Data shown →
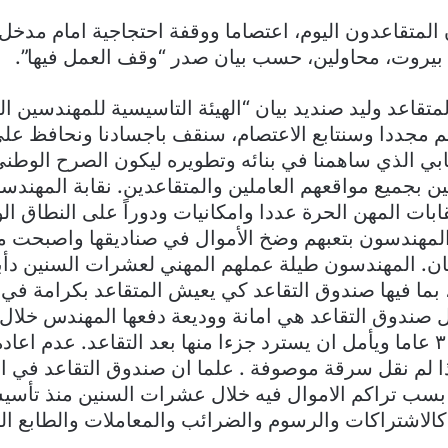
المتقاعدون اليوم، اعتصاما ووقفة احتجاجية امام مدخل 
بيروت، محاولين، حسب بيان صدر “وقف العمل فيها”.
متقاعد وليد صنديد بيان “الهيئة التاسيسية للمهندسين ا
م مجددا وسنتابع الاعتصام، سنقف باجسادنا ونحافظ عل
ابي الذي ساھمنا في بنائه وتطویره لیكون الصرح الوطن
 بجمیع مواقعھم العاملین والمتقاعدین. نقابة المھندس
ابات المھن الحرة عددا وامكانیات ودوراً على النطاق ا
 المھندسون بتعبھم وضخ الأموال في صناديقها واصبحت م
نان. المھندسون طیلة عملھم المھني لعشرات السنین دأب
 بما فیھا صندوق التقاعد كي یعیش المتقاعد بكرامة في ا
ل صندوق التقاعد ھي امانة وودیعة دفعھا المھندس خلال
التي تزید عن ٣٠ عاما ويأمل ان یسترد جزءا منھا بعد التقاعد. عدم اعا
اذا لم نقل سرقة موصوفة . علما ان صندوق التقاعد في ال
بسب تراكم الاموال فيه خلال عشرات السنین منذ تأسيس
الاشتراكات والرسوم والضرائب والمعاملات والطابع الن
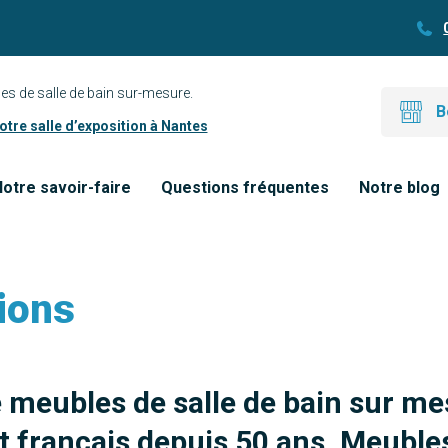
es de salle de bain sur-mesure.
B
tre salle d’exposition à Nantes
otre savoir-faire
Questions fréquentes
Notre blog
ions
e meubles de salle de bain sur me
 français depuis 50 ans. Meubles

...

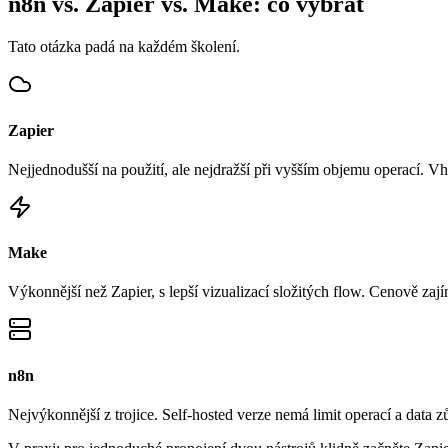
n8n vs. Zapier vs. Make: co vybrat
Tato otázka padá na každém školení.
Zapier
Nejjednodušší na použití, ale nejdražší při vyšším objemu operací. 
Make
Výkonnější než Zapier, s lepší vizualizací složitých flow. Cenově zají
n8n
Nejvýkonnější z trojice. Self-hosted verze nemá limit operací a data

* * *

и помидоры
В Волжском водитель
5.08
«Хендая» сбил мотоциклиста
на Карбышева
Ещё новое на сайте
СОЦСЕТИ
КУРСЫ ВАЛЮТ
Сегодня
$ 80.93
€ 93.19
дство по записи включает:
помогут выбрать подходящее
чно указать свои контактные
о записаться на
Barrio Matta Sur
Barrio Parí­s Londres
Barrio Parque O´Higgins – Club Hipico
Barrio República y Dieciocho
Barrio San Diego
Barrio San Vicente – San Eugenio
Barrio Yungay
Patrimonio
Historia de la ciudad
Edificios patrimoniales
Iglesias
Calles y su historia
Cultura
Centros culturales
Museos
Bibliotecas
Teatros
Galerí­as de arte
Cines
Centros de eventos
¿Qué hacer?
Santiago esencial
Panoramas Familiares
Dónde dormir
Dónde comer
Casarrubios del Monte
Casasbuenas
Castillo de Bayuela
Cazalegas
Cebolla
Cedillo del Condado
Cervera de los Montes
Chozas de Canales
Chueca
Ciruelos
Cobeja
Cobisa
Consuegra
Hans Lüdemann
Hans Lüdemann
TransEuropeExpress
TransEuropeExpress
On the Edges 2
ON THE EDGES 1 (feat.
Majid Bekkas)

What to work on → An exact copy is needed of the stretch above that opens with the line containing "المتقاعدون اليوم، اعتصاما" and closes with the line containing "français depuis 50 ans. Meubles"; the pictures are not part of it.

Task result →
المتقاعدون اليوم، اعتصاما ووقفة احتجاجية امام مدخل 
بيروت، محاولين، حسب بيان صدر “وقف العمل فيها”.
متقاعد وليد صنديد بيان “الهيئة التاسيسية للمهندسين ا
م مجددا وسنتابع الاعتصام، سنقف باجسادنا ونحافظ عل
ابي الذي ساھمنا في بنائه وتطویره لیكون الصرح الوطن
 بجمیع مواقعھم العاملین والمتقاعدین. نقابة المھندس
ابات المھن الحرة عددا وامكانیات ودوراً على النطاق ا
 المھندسون بتعبھم وضخ الأموال في صناديقها واصبحت م
نان. المھندسون طیلة عملھم المھني لعشرات السنین دأب
 بما فیھا صندوق التقاعد كي یعیش المتقاعد بكرامة في ا
ل صندوق التقاعد ھي امانة وودیعة دفعھا المھندس خلال
التي تزید عن ٣٠ عاما ويأمل ان یسترد جزءا منھا بعد التقاعد. عدم اعا
اذا لم نقل سرقة موصوفة . علما ان صندوق التقاعد في ال
بسب تراكم الاموال فيه خلال عشرات السنین منذ تأسيس
الاشتراكات والرسوم والضرائب والمعاملات والطابع الن
es de salle de bain sur-mesure.
B
tre salle d’exposition à Nantes
otre savoir-faire
Questions fréquentes
Notre blog
ions
e meubles de salle de bain sur me
 français depuis 50 ans. Meubles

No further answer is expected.